The low volatiltiy, however, sometimes makes that hard to swallow, but uncharacteristically the cycle ending month is currently very sparsely populated, so next week may be a good time to fix that and diversify risk a little bit more.

For now, though, my only concern is that there’s a happy, health and safe July 4th holiday ahead for us all.


Still, there were more new records and one of those inexplicable triple digit moves that really had no beginning, but did have an end.

This was another one of those weeks that the entire market should have just taken a vacation.
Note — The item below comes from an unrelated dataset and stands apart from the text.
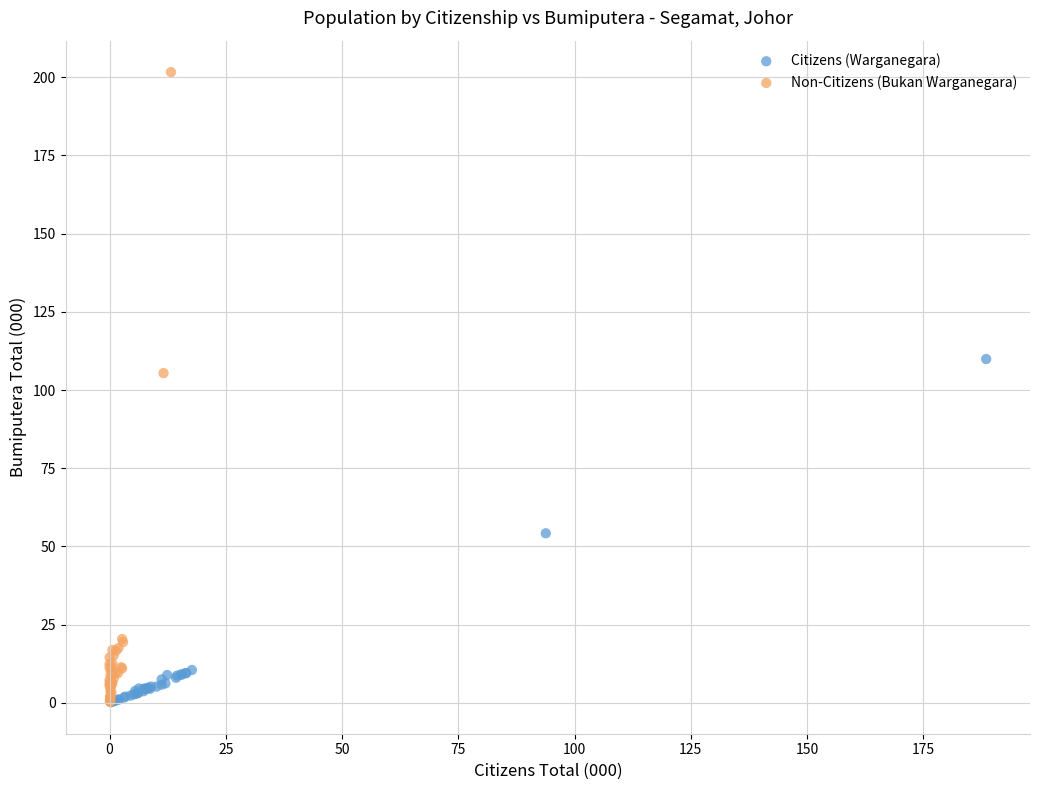

Which series has the largest Y range (max minus min)?

Non-Citizens (Bukan Warganegara)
This week’s details may be seen in the Weekly Performance spreadsheet * or in the PDF file, as well as as in the summary.below

(Note: Duplicate mention of positions reflects different priced lots):

New Positions Opened:  BMY, DG, HFC, WFM

Puts Closed in order to take profits:  none

Calls Rolled over, taking profits, into the next weekly cycle:  BMY, DG, JPM, KSS

Calls Rolled over, taking profits, into extended weekly cycle:  EBAY (7/25)

Calls Rolled over, taking profits, into the monthly cycle:  none

Calls Rolled Over, taking profits, into a future monthly cycle: none

Calls Rolled Up, taking net profits into same cyclenone


Put contracts expired: none

Put contract rolled over: none

Long term call contracts sold:  none

Calls Assigned:  LVS

Calls Expired:   HFC, KSS

Puts Assigned:  none

Stock positions Closed to take profits:  none

Stock positions Closed to take losses: none

Calls Closed to Take Profits: none

Ex-dividend Positions: BMY (7/1 $0.36), JPM (7/1 $0.40), WFM (7/1 $0.12)

Ex-dividend Positions Next Week:  GPS (7/7 $0.22), MA (7/7 $0.11), DRI (7/8 $0.55), FCX (7/11 $0.31)



For the coming week the existing positions have lots that still require the sale of contracts:   AGQ, BMY, C, CLF, COH, EBAY, FCX, HFC, JCP, KSS, LULU, MCP, MOS,  NEM, PFE, PBR , RIG, TGT, WFM, WLT (See “Weekly Performance” spreadsheet or PDF file)

* If you don’t have a program to read or modify spreadsheets, you can download the OpenOffice Suite at no cost.